The research was initiated as a part of biocomplexity project, which investigates cryoturbation in continuous permafrost regions in the Arctic. The project explores influence of climate (mean annual and summer temperatures, and snow cover depth and density), vegetation layer composition and physical properties, soil textures and moisture content on evolution of frost boils. The work deals with analysis of temperature regimes and moisture distribution and dynamics during seasonal cycles of freezing and thawing. The research focuses on the development of a computational approach to the study of frost boils as a self-organized system. The model is calibrated using temperature and moisture content data collected from a field experiment at two study sites. A thermo-mechanical model of the frost boil phenomena based on principles of macroscopic thermodynamics and continuum mechanics will be presented. The model includes the energy and mass conservation equations, continuity equation, the Clausius-Claiperon equation, and an empirical formula which relates unfrozen water content to temperature.
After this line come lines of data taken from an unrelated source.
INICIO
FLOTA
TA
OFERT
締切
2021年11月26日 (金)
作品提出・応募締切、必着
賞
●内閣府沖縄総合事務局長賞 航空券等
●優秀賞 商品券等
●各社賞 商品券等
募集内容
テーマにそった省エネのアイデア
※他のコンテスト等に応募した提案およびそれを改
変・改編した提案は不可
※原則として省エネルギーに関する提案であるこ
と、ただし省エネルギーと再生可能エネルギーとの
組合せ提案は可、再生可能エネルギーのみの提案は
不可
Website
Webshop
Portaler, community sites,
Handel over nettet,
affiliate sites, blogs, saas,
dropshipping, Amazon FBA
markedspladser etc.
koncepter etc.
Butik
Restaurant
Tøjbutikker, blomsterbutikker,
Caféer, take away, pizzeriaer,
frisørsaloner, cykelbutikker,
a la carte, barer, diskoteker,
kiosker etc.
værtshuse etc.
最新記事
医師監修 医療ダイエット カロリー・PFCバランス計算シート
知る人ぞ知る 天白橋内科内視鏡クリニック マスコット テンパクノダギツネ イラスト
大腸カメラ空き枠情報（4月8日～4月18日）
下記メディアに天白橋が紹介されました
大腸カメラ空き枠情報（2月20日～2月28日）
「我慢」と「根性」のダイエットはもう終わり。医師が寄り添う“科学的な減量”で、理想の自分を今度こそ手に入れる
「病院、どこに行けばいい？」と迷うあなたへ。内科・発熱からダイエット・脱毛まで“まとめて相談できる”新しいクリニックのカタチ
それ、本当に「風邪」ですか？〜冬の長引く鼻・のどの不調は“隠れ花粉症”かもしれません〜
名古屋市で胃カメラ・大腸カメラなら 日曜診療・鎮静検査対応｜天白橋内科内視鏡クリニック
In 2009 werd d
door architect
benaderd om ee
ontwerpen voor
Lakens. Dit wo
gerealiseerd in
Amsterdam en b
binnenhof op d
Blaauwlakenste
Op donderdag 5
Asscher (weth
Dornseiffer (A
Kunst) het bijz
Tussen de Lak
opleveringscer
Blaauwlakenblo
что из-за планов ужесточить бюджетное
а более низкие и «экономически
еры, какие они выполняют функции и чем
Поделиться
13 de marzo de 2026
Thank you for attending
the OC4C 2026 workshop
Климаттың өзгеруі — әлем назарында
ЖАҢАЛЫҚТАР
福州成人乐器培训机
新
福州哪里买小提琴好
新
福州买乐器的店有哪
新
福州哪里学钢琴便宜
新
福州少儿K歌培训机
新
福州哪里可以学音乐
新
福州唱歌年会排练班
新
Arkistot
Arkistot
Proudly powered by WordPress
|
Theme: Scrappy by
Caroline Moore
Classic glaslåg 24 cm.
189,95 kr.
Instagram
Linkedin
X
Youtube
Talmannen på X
The complete system is reduced to a computationally convenient set of coupled equations for temperature, pore water pressure and porosity in a two-dimensional domain. A finite element method and an implicit scheme in time were utilized to construct a non-linear system of equations, which was solved iteratively. The model describes dynamics of frost boils and helps to explain geometric form and size of distinctly visible patterned ground north of the Alaska's Brook Range.